Preoperative elevated hs-cTnT was associated with higher mortality in unadjusted survival analysis (p < 0.001 by log-rank test) (Figure 1). The hazard ratio of 30-day mortality was 3.90 (95% CI, 3.20–4.75; p < 0.001). It steadily increased and maintained statistical significance over the one-year period after surgery (HR at 1 year, 4.13; 95% CI, 3.45–4.95; p < 0.001). It’s worth noting that most events occurred within 3 months after surgery, afterwards the Kaplan–Meier plots did not seperate further. Figure 2 summarizes the multivariable Cox regression risk-adjustment model. The area under the ROC curve of the model was 0.88. The ROC and calibration curves were shown in Supplementary Figure 2. Results were similar in a multivariable Cox regression model that adjusted for all covariates in Table 2 (adjusted HR at 1 year, 1.93; 95% CI, 1.58–2.36; p < 0.001; Table 2).
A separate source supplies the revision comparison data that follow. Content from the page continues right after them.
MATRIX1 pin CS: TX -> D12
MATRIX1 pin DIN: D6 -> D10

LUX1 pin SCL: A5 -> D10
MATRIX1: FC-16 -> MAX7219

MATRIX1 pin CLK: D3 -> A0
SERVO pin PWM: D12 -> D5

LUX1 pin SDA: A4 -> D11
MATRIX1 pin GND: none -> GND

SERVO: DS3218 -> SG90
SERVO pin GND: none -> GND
Preoperative elevated hs-cTnT was also associated with MINS, ICU admission, and LOS (p < 0.001 by Wald test for each outcome). In a univariable logistic regression model, ORs for associations of elevated hs-cTnT with MINS, ICU admission, and LOS were significant (MINS: odds ratio[OR] 4.91; 95% CI, 4.14–5.81, p < 0.001; LOS:OR 1.84; 95% CI, 1.68–2.01, p < 0.001; ICU admission: OR 1.76; 95%CI, 1.58–1.96, p < 0.001). Results were similar in a multivariable model adjusting for patient characteristics during the initial admission (ie, adjusted for all covariates in Table 2), with a significant association of with higher incidence of MINS, ICU admission, and LOS (MINS: adjusted odds ratio[aOR] 3.01; 95% CI, 2.46–3.69; p < 0.001; LOS: aOR 1.48, 95%CI 1.34–1.641; p < 0.001; ICU admission: aOR 1.52, 95%CI 1.31–1.76; p < 0.001).
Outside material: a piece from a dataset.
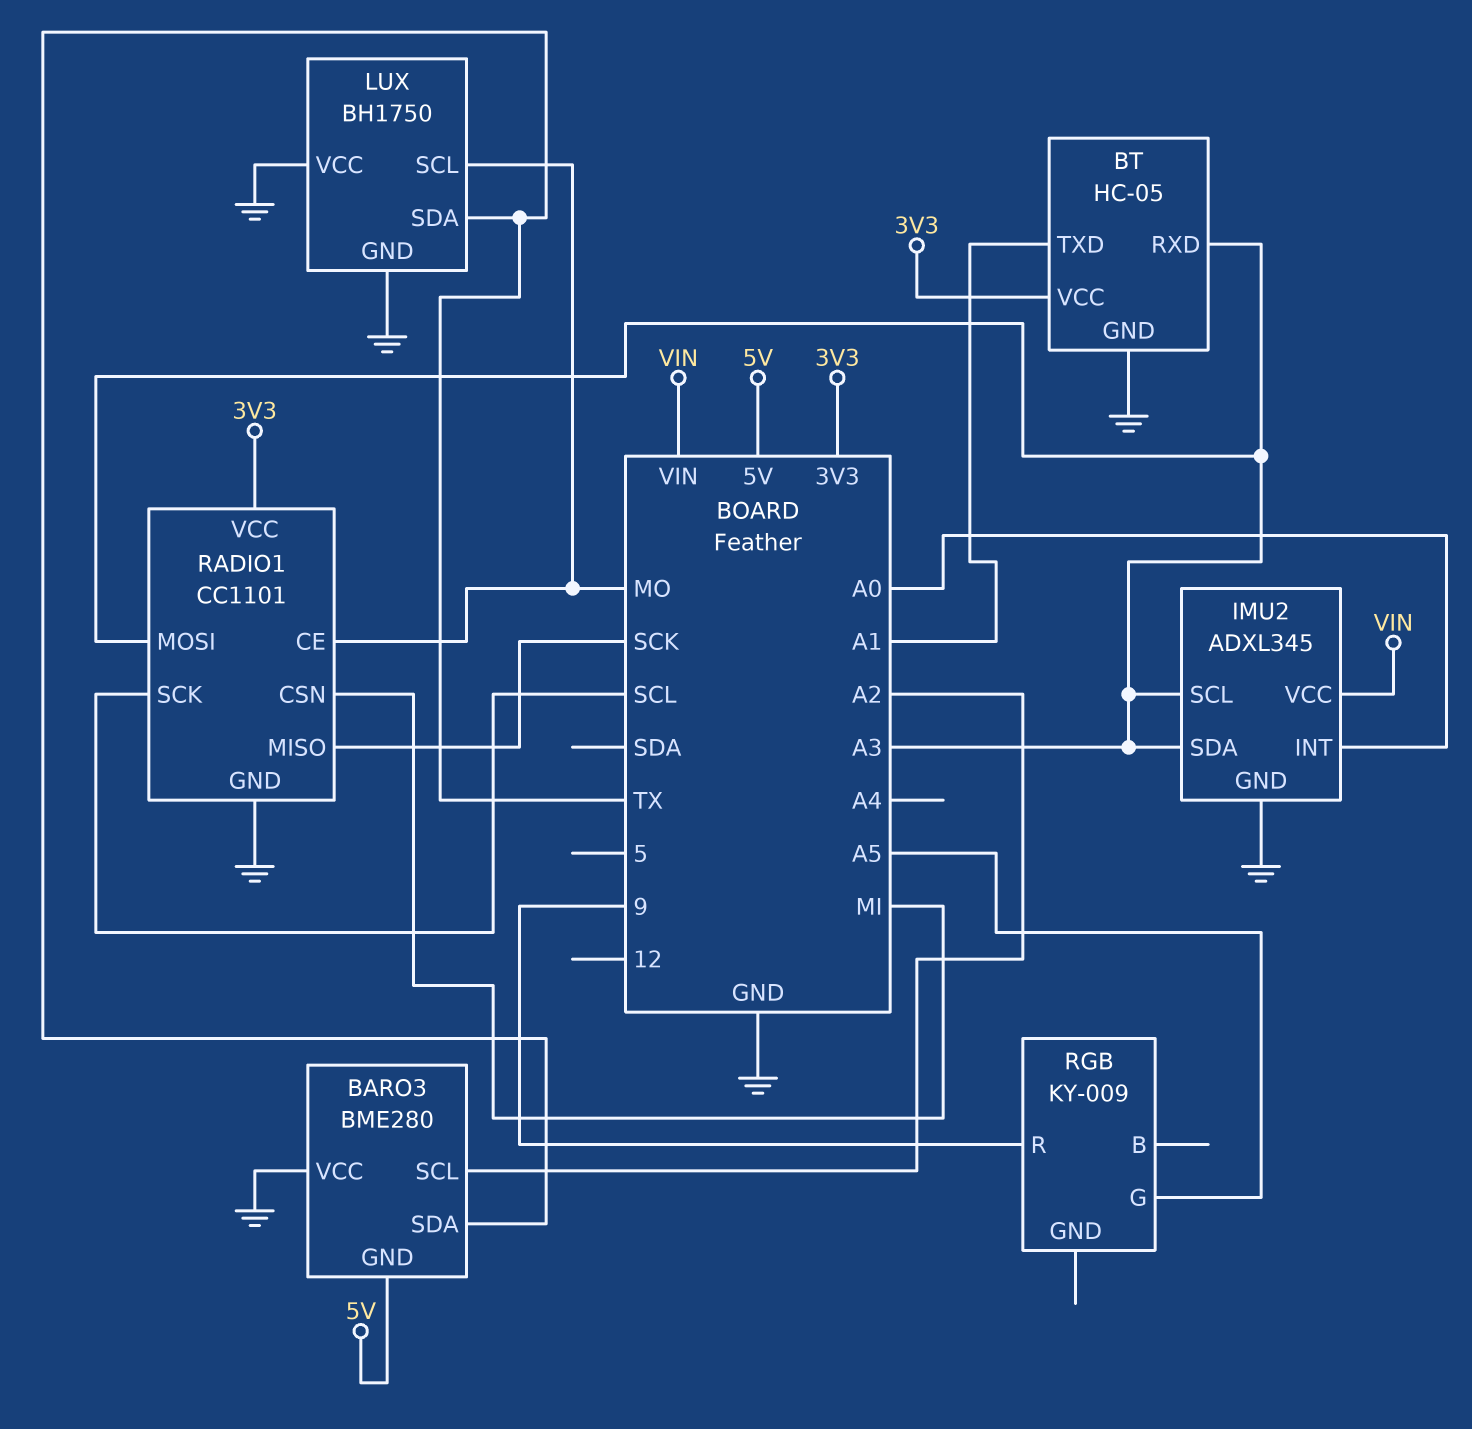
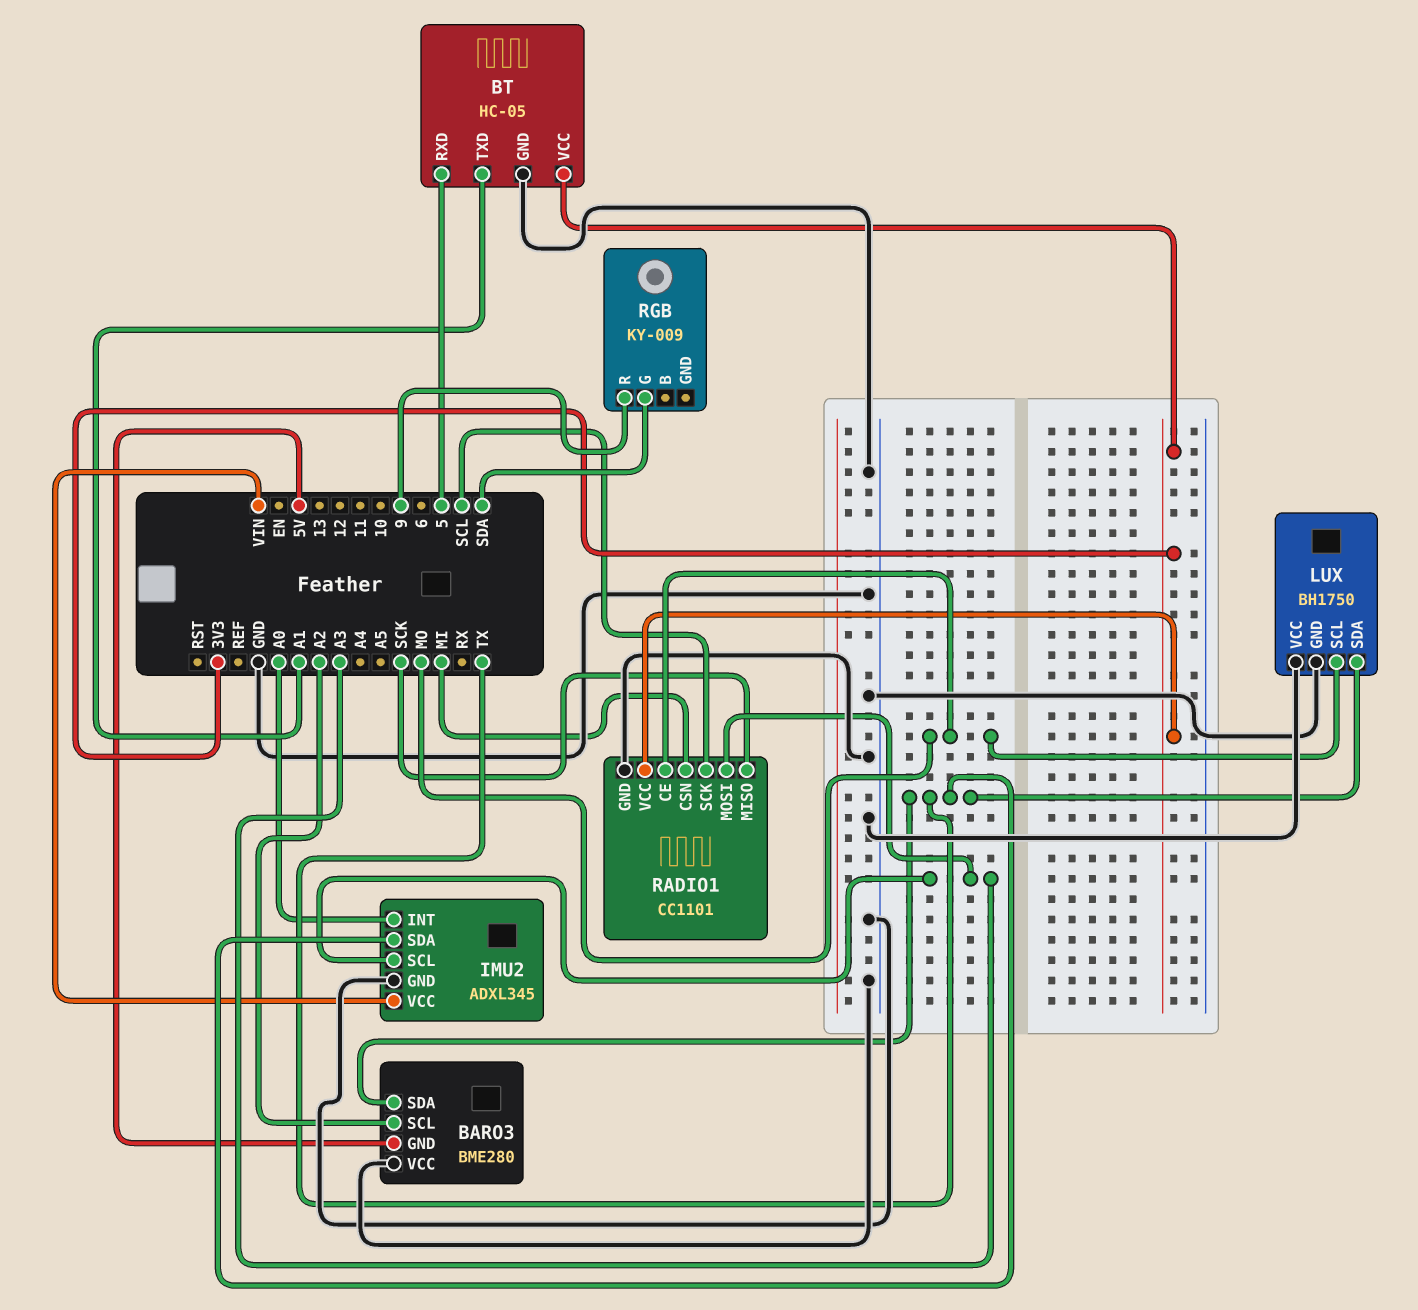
BT pin RXD: A3 -> 5
IMU2 pin SDA: A3 -> TX
RGB pin G: A5 -> SDA

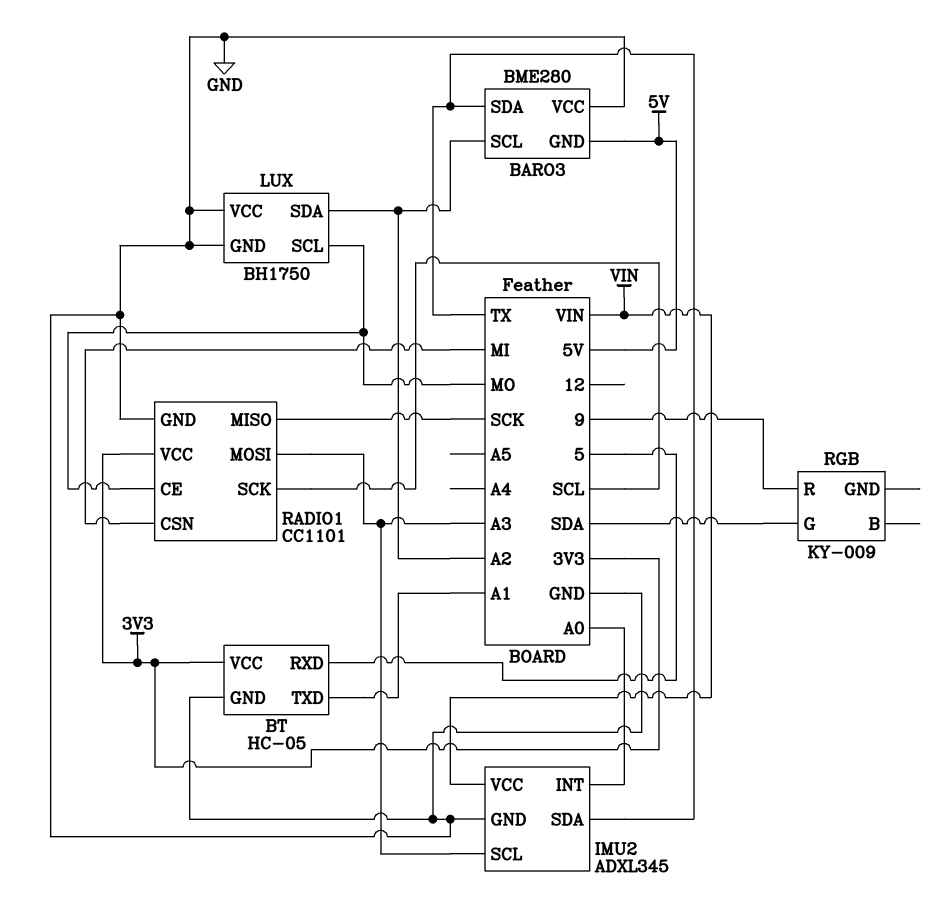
LUX pin SDA: TX -> A2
In subgroup analyses stratified by sex, age, BMI, ASA grades, surgical categories, degrees of surgical urgency, and preoperative comorbidities, the associations between preoperative hs-cTnT and one-year mortality remained in all categories (Figure 3). Subgroup analysis of diabetic patients showed insignificant results due to the small sample size, but the trend was consistent with the overall. In a subgroup analysis, preoperative hs-cTnT was most strongly associated with mortality among patients after general surgery (aHR, 3.34; 95% CI, 2.13–5.23; p < 0.001). In a subgroup analysis by ASA scores, preoperative hs-cTnT was most strongly associated with adverse outcomes among patients with ASA GradeI-II, followed by those with Grade III and IV-V (GradeI-II: aHR, 3.81; 95% CI, 1.51–9.62; p < 0.001; GradeIII: aHR, 1.82; 95%CI, 1.37–2.42; p < 0.001; GradeIV-V: aHR, 1.98; 95% CI, 1.46–2.67; p < 0.001). After adjusting for multiple factors, the results of a subgroup analysis suggest that preoperative hs-cTnT remains significantly correlated with mortality in patients who have undergone either elective surgery (aHR 2.28; 95% CI 1.51–3.44; p < 0.001) or emergency surgery (aHR 1.82; 95% CI 1.45–2.29; p < 0.001).

aHRs of other subgroups remained stable between 1.71 and 2.13.

The SEM analysis showed that a significant main effect was found for elevated hs-cTnT with one-year mortality after surgery (β = 0.043, 95%CI, 0.037–0.049; p < 0.001). The natural direct effects (NDE) of TnT indicated that we would, on average, observe a 0.029 point (95% CI, 0.028–0.030; p < 0.001) increase in mortality if all study participants were free of MINS. The natural indirect effects (NIE) via MINS implied that we would, observe a 0.014 point (95% CI, 0.013–0.015; p < 0.001) increase in mortality among participants with elevated TnT. The proportion of the association between TnT and mortality mediated by MINS was 33.6% (95%CI 28.1–39.1%). Figure 4 illustrates a simplified SEM representation of the mediation effect of MINS.